During the dry season, Jemba goes hunting for birds and mice to compliment his sadza meals. Sometimes he lies under the mulberry tree in his homestead, catapult in hand, and waiting quietly for the birds to come and pick on the mulberries. Soon as a bird settles and is enjoying himself or herself, Jemba carefully lies on his back, gets his stone in the right position, pulls the thick elastic while holding the Y shaped catapult, then aims and shoots. When the poor bird is hit hard on the head or on its body, it will fall, without fail.
Jemba picks the mangled bloody bird and places it in a plastic bag, away from the hungry dogs.
He will catch two or three birds.
Then he unplucks the feathers, takes out the guts and smokes the bird gently on the fire.
He roasts half a quarter of a bird and he eats the quarter bird with his sadza.
Then he drinks water, puts on his home made tyre sandals, his father’s old coat and takes off to the shops where he will sit and talk politics and soccer with the others while drinking Chibuku.
In the evening, he returns home to cook more sadza and eat it with the roast bird. Every day, like most people here and in the city, Jemba must eat sadza.
We grew up eating white sadza everyday.
Occasionally, we ate sadza made from zviyo, red millet, or mhunga, sorghum. Whenever my grandmother, Mbuya VaMandirowesa wanted to give us a special meal, she spent a long time, preparing the red millet or rapoko sadza.
Then she cooked a village road runner chicken to accompany the millet sadza rezviyo.
These days, we hardly see that millet sadza. Only white sadza.

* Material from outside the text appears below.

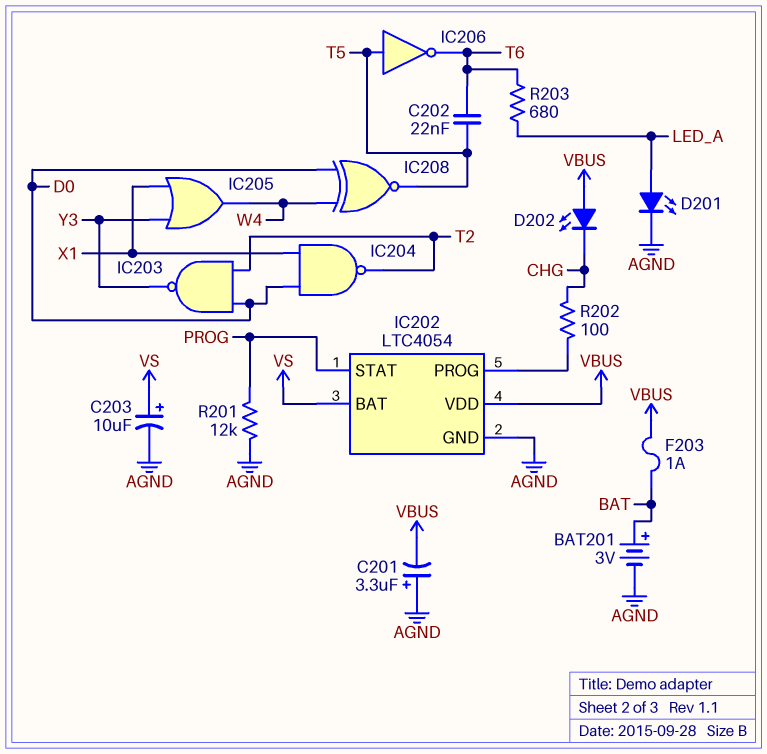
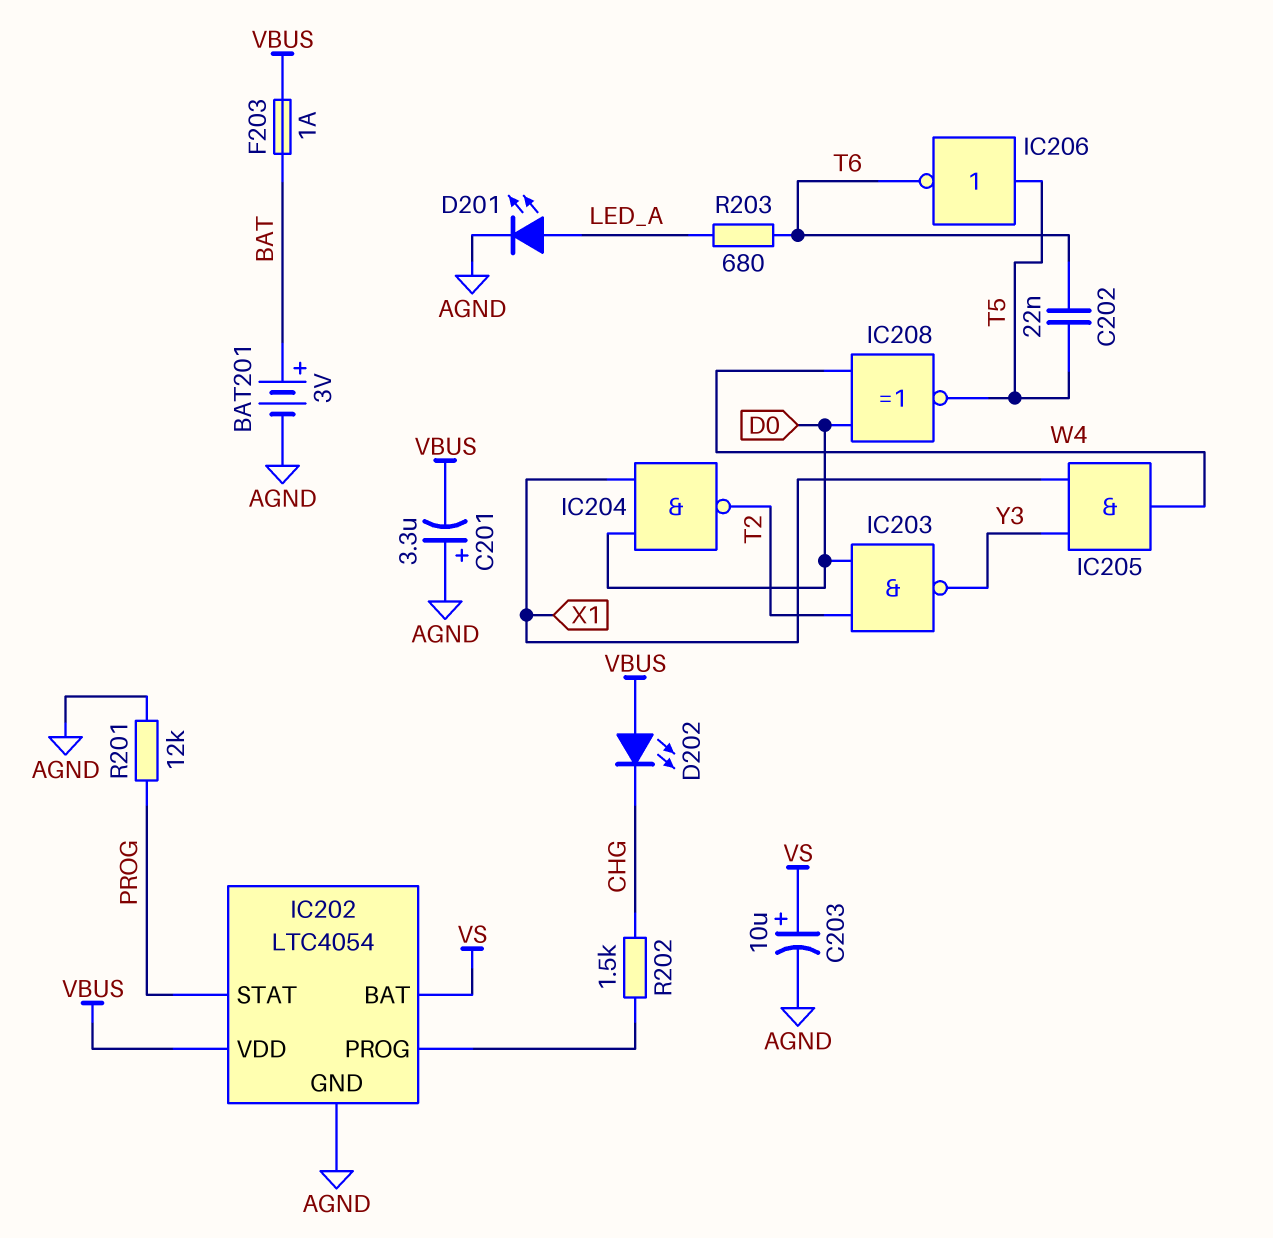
IC205: OR (in X1, in Y3, out W4) -> AND (in X1, in Y3, out W4)
R202: 100 (CHG, IC202/PROG) -> 1.5k (CHG, IC202/PROG)

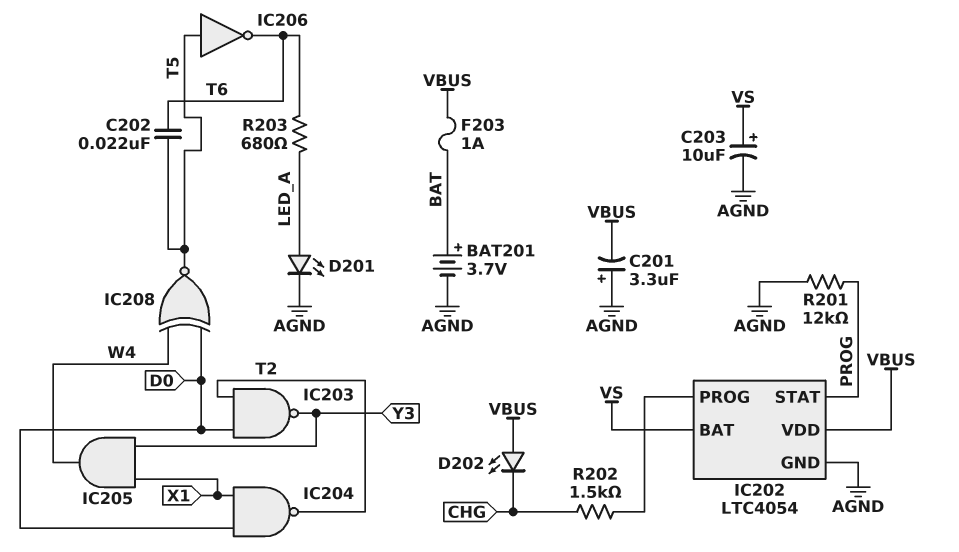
BAT201: 3V (plus BAT, minus AGND) -> 3.7V (plus BAT, minus AGND)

And yet, when we were growing up here, maize was not always the main crop.
Most people grew a variety of grains, including mhunga, mapfunde, red millet or rapoko.

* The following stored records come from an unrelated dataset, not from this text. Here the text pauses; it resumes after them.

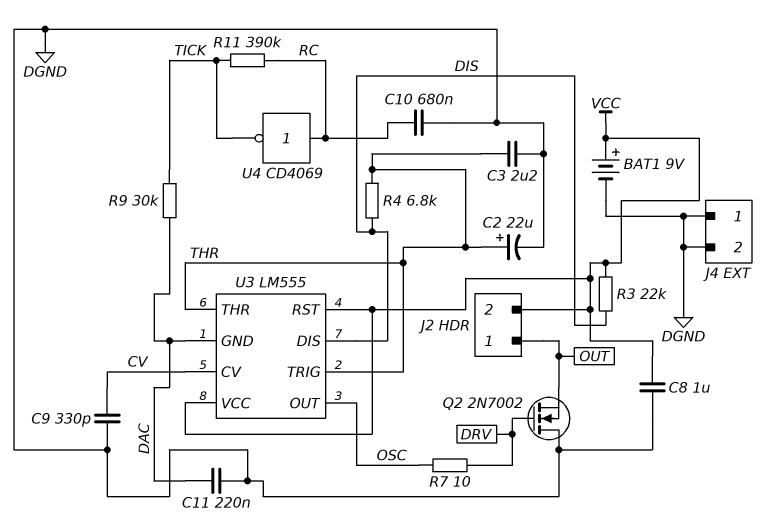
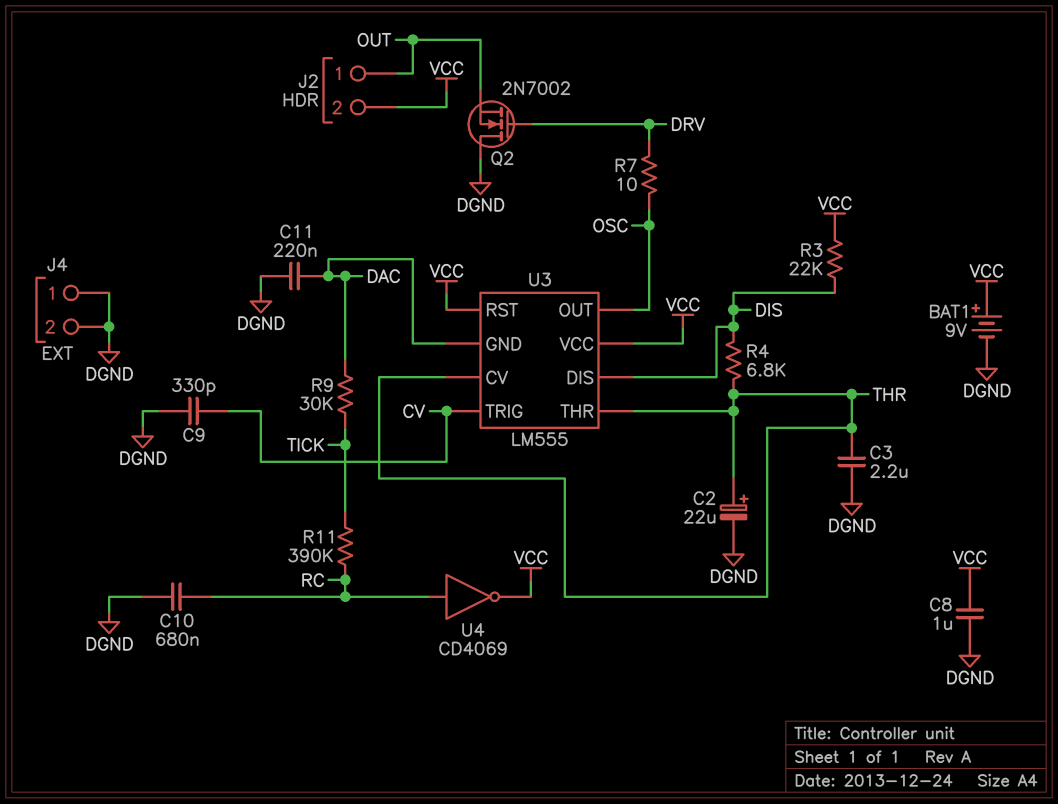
U3 pin CV: CV -> THR
U3 pin TRIG: THR -> CV
U4: NOT CD4069 (in RC, out TICK) -> NOT CD4069 (in RC, out VCC)

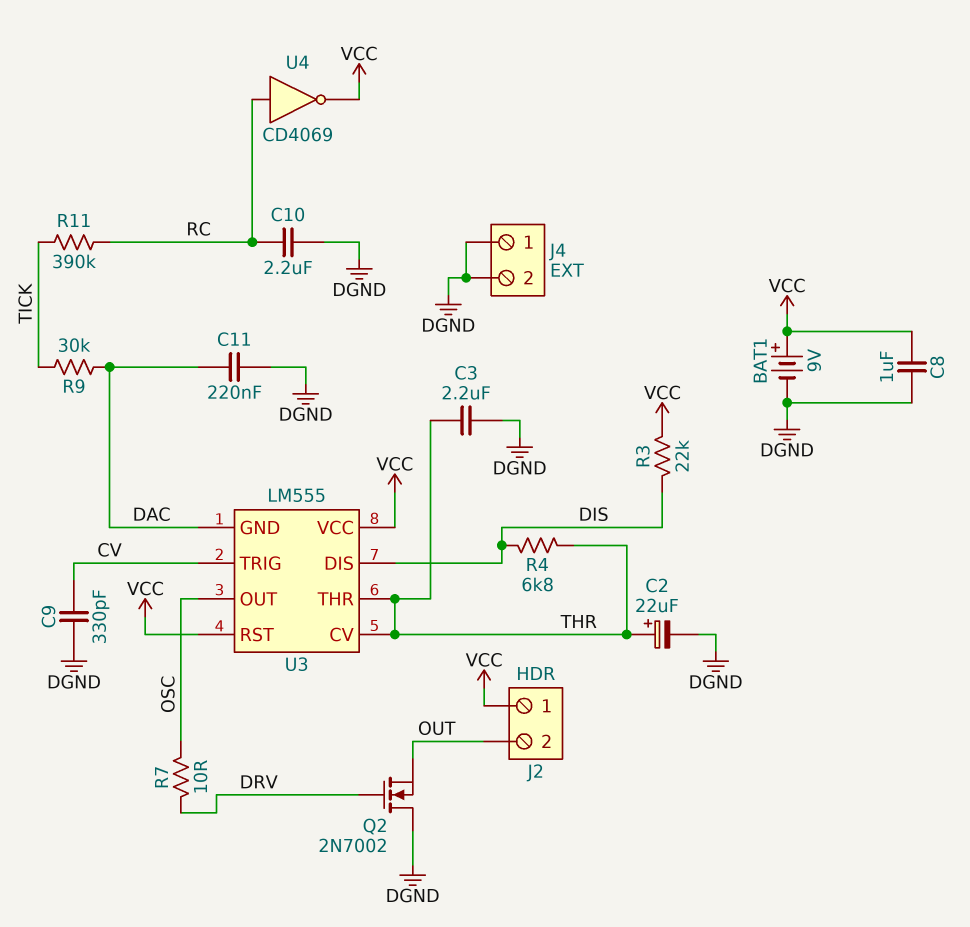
C10: 680nF (DGND, RC) -> 2.2uF (DGND, RC)
J2 pin 1: OUT -> VCC
J2 pin 2: VCC -> OUT

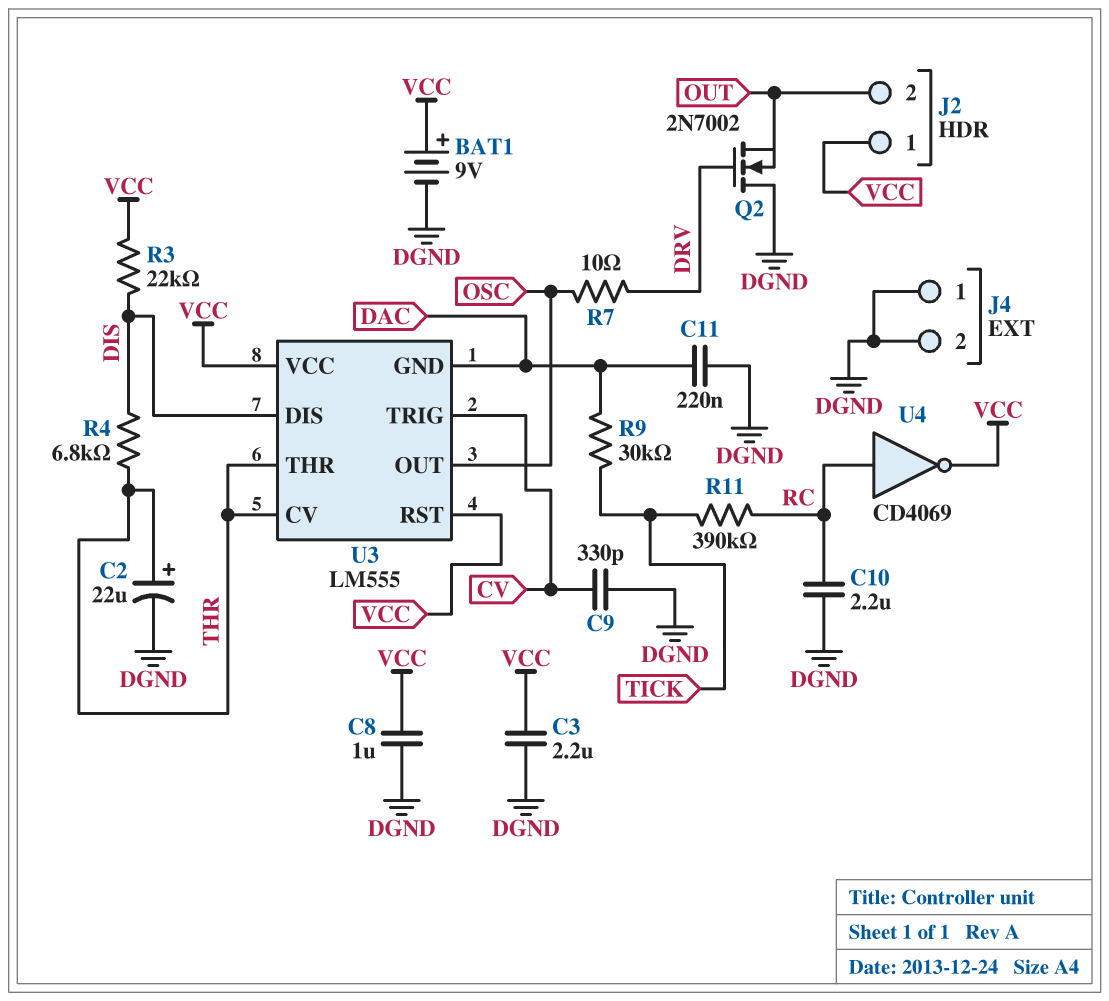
C3: 2.2uF (DGND, THR) -> 2.2uF (DGND, VCC)

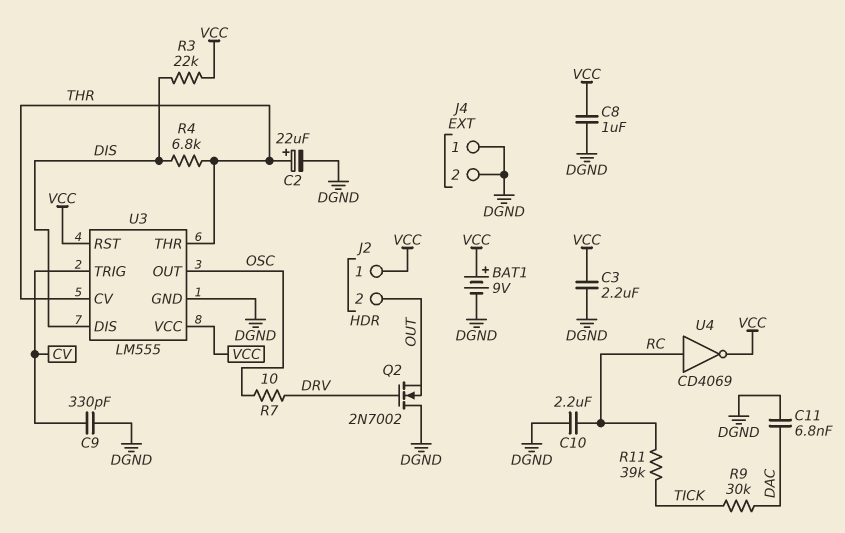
C11: 220nF (DAC, DGND) -> 6.8nF (DAC, DGND)
R11: 390k (RC, TICK) -> 39k (RC, TICK)
U3 pin GND: DAC -> DGND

There is a mbira song by Maungira eNharira where the female voice says, “Muzukuru woye, sadza ramunoona iri, taidya rezviyo…nyama tichifusha wo…”
In translation, there is a grandmother telling her grandchild that there was a time when the people could eat so much sadza made from red millet or rapoko.

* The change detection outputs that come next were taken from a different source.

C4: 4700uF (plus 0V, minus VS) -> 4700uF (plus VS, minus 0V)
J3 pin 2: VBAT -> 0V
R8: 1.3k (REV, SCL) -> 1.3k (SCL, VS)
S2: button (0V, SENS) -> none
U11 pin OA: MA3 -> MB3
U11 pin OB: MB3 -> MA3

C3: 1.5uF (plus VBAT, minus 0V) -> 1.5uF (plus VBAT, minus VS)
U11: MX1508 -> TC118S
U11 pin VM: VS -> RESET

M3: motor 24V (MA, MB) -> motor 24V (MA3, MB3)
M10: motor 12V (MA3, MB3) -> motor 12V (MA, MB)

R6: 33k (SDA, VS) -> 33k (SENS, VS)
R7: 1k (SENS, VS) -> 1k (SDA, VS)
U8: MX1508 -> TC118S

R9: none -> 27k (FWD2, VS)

There was also a time when the people could store a lot of grain in the granaries.
In those days, there were many majakwara, the gathering of the communities to thresh the red millet.
In those days, back here in the village, there was a man called Munhenga whose fame for growing rapoko stretched from here to Mbire, way across the Save river. Munhenga grew maize to feed the cattle because he said maize was not meant to be the staple food to be eaten by Africans daily.
He said maize was brought to us by the British settlers because it was easier and quicker to cook sadza than to prepare rapoko flour and cook it quickly.
To save food preparation time, road workers, miners and farm workers were encouraged to make a quick sadza meal with vegetables; dried or small pieces of salted meat then get back to work.
Munhenga’s view on maize might have been right. But history tells us that maize was introduced to us more than 150 years ago.
It came with the Portuguese.
Originally, maize came from Mexico. Over the years, we have adopted maize as our daily staple food.
Today, as you drive down across Zimbabwe, you will see good maize in some fields towards Chinhoyi, Banket and other places.
But if you drive down towards our village, in what used to be called the Tribal Trust Lands, you will see the most miserable maize crop.
We look at it and say, if only we had known that the rains would be so bad.
Then we would have grown more red millet or other drought resistant plants.
Now that we know that we cannot trust the rainfall patterns any more, should we keep on growing maize and eating sadza and more sadza everyday?
Dr Sekai Nzenza is an independent writer and cultural critic.